Barrons several months ago featured an investment guy who said that a bearish omen for the market is the raising of the minimum wage. Today, that was enacted and the market sold off.
Everywhere else on the globe wages are deflationary but not in this country. Are we that special? The market may sense that lay offs might occur or hiring delayed as labor costs rise. But not the ability to pass on higher costs to the tapped out consumer.
I must remind people the market is at record highs. So maybe now profit taking is (finally) occurring.
One, clue that I have that the market is weak as opposed to last week is that gold and oil are down along with the market. That for me is bearish.
Gold and Oil rallied on an imminent dollar correction, but I believe the market has rallied as well over those same concerns. So if the market corrects, liquidity will as well. Which will cause ALL markets to go down together. And the dollar to, well, hang out and have an espresso. I don't know if it will go up but I don't think it will collapse either.

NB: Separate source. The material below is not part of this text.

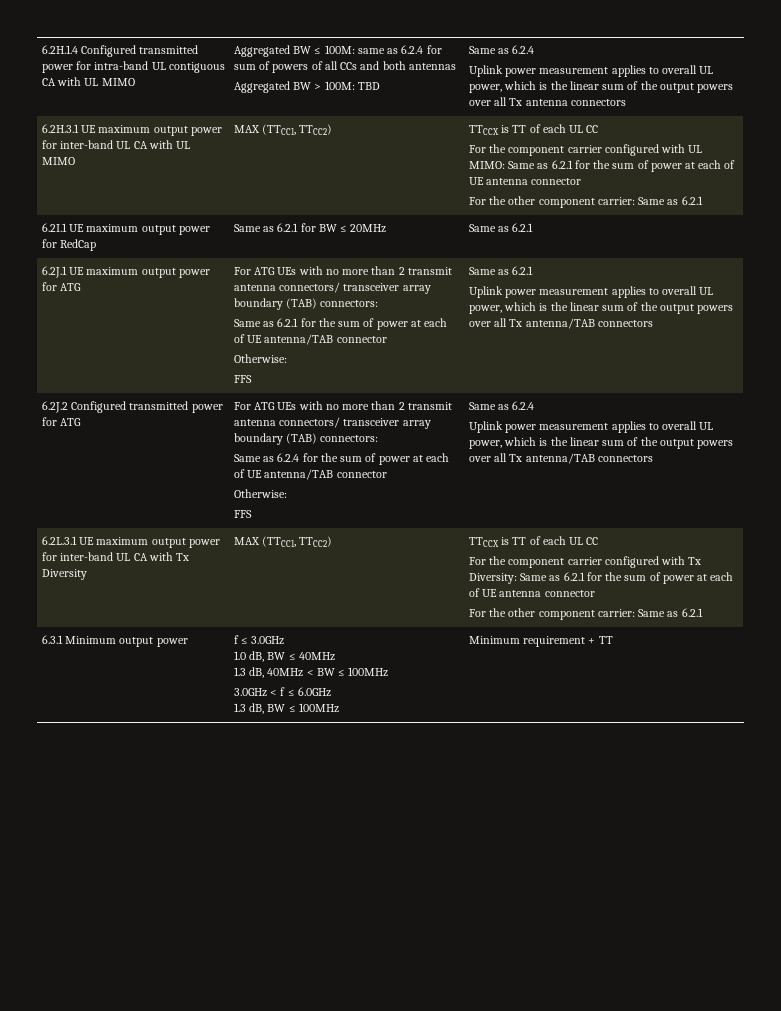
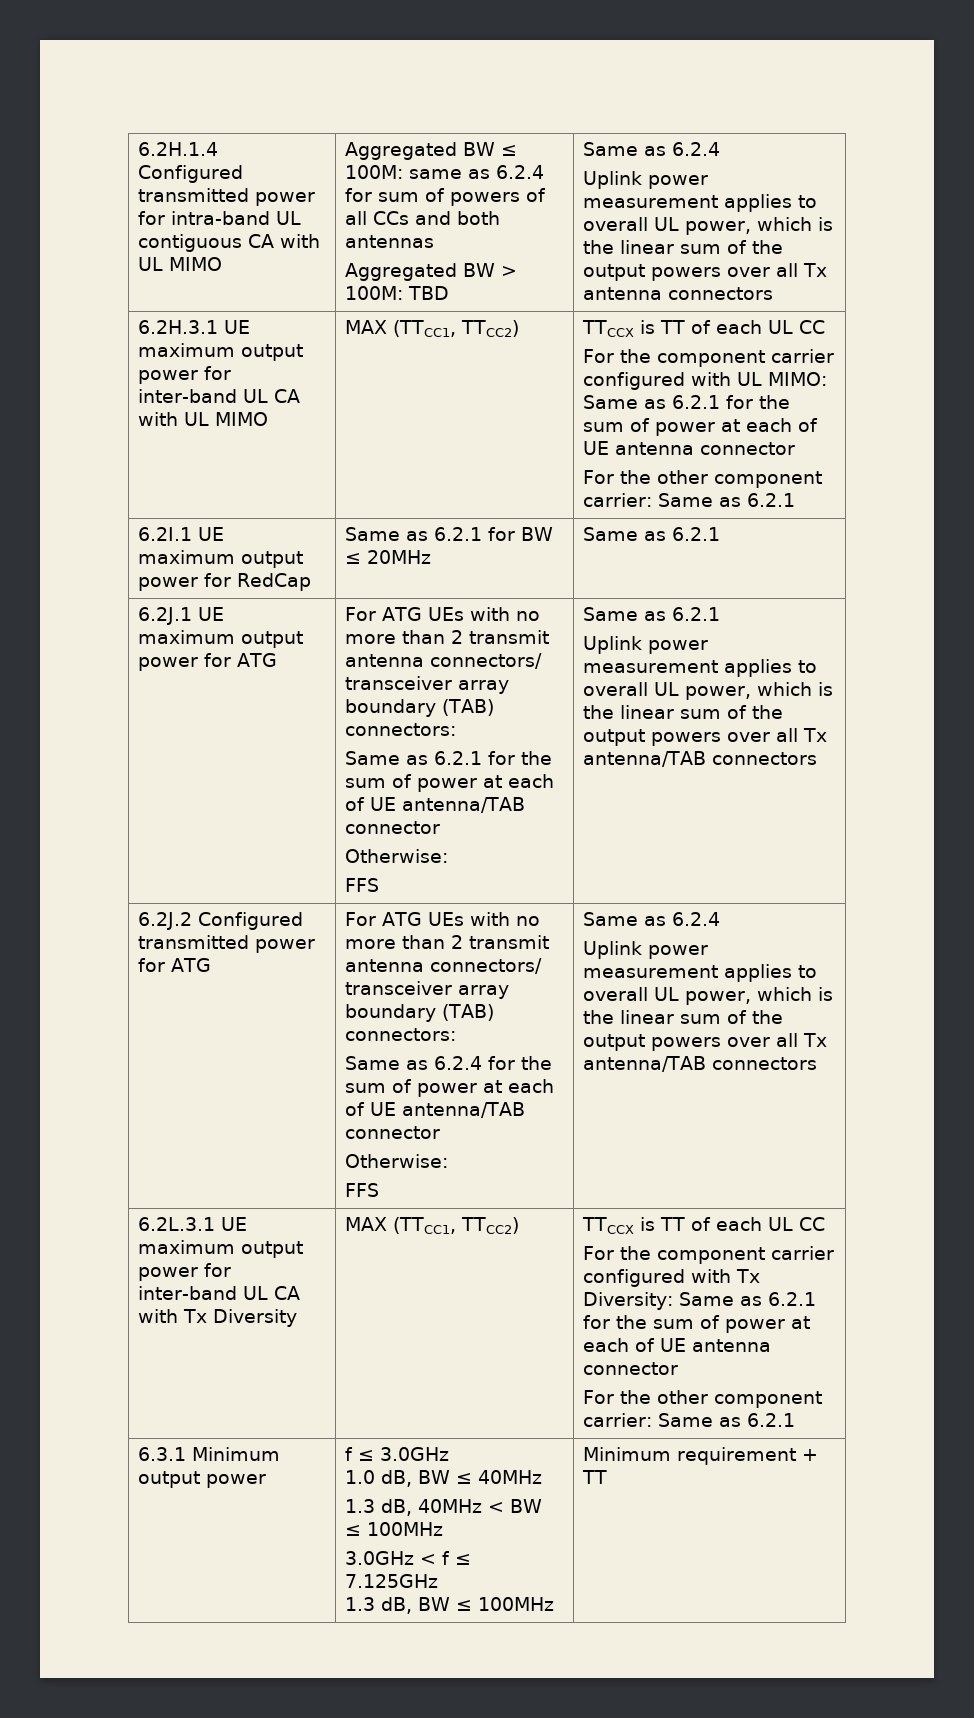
[297,687,331,697] 6.0GHz -> [345,1574,439,1588] 7.125GHz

Currencies are a stack of card all hanging onto one another. They have no fundamental underpinning and are all relative. Currencies now are just based on the yield they are bringing from their treasuries. But what if Britain's housing bubble bursts? Then their currency is going to drop as well as the yield from the central bank. And the DOW 14,000 won't be half off. And there will be more than soccer players from Britain grabbing for the greenback.
I say this only if gold and oil maintain a lower price as the markets sells off, which could have been only a one day wonder. Let's see what Cramer has to say tonight on Mad Money. By the way I think he is the only man one should watch on TV. You always have to respect people who call it like they see 'em.